A TOUGH new legal crackdown is being drawn up to deal with the surge in the number of headshops around the country.
Three Government departments, the Attorney General and the National Advisory Committee on Drugs are looking at ways to control the sale of "legal highs" as parent and anti-drugs groups turn up the pressure for a ban on the shops.
Headshops are now being monitored on an ongoing basis by gardai and Revenue officers while the new regulations and controls are drawn up.
The National Advisory Committee on Drugs has been asked by Health Minister Mary Harney to research the whole area -- taking particular account of the legal approach recently adopted in Britain.
The Department of Enterprise Trade and Employment is looking at issues around consumer protection and both public liability insurance and product liability insurance for these shops.
The Department of Environment has been asked to look at planning issues for shops that sell the "legal highs".
There has been uproar over these shops which have sprung up across the country and which legally sell substances that mimic the effect of illegal drugs such as Ecstasy and cocaine.

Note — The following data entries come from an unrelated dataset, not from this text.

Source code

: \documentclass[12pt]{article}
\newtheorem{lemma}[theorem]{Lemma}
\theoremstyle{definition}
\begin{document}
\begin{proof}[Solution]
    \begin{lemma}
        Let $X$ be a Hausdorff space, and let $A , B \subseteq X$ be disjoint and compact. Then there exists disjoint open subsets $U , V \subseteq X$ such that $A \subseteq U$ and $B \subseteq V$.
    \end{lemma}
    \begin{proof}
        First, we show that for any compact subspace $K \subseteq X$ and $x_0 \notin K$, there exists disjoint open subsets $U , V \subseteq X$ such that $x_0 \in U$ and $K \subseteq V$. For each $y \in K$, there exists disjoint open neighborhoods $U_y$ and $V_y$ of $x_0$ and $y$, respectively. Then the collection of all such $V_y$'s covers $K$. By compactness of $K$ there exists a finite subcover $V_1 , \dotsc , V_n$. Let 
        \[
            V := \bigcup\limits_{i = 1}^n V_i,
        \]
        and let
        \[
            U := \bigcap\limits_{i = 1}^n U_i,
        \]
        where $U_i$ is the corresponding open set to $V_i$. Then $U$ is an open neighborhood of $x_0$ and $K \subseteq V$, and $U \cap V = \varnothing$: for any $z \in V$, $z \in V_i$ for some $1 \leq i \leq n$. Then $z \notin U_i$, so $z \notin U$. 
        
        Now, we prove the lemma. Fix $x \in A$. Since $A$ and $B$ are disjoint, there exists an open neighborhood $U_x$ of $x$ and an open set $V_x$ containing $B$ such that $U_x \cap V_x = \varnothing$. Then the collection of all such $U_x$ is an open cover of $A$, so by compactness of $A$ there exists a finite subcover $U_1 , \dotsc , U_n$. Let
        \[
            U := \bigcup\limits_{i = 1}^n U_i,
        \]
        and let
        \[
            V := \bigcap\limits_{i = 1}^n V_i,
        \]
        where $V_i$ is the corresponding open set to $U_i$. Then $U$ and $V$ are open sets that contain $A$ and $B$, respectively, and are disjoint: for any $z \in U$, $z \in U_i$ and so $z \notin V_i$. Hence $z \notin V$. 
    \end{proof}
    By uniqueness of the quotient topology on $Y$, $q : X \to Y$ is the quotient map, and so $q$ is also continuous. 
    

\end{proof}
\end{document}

Minister Eamon O Cuiv, who has responsibility for the National Drugs Strategy, says that while the increasing number of head shops is causing concern across Europe "no EU member state has come up with a comprehensive response".
Ms Harney hopes to have regulations to controls on a range of substances ready by the end of the month.
However, she added that that any laws to ban these substances would need EU approval and could take some time.
The "legal highs" contain substances which have legitimate use in the pharmaceuticals and plastics industries and so cannot be banned outright.
The new, tougher regulations will make the possession and sale of these substances illegal and subject to criminal sanctions.